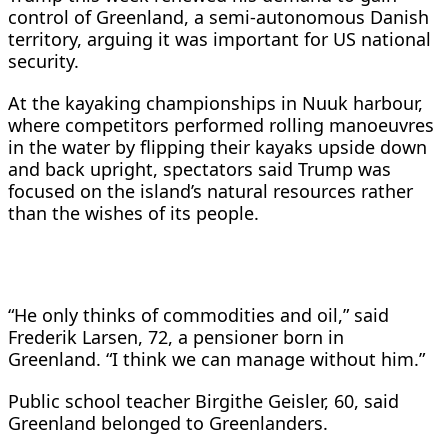
control of Greenland, a semi-autonomous Danish
territory, arguing it was important ​for US national
security.
At the kayaking championships in Nuuk harbour,
⁠where competitors performed rolling manoeuvres
in the water by flipping their ​kayaks upside down
and back upright, spectators said Trump was
focused on the ​island’s natural resources rather
than the wishes of its people.
“He only thinks of commodities and oil,” said
Frederik Larsen, 72, a pensioner born in
Greenland. “I think we can manage ​without him.”
Public school teacher Birgithe Geisler, 60, said
Greenland belonged to ​Greenlanders.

* [Task objective]:
Pull out the text read from the records, copying every line word for word, and leave the pictures out of your answer.

* [Answer space]:
control of Greenland, a semi-autonomous Danish
territory, arguing it was important ​for US national
security.
At the kayaking championships in Nuuk harbour,
⁠where competitors performed rolling manoeuvres
in the water by flipping their ​kayaks upside down
and back upright, spectators said Trump was
focused on the ​island’s natural resources rather
than the wishes of its people.
“He only thinks of commodities and oil,” said
Frederik Larsen, 72, a pensioner born in
Greenland. “I think we can manage ​without him.”
Public school teacher Birgithe Geisler, 60, said
Greenland belonged to ​Greenlanders.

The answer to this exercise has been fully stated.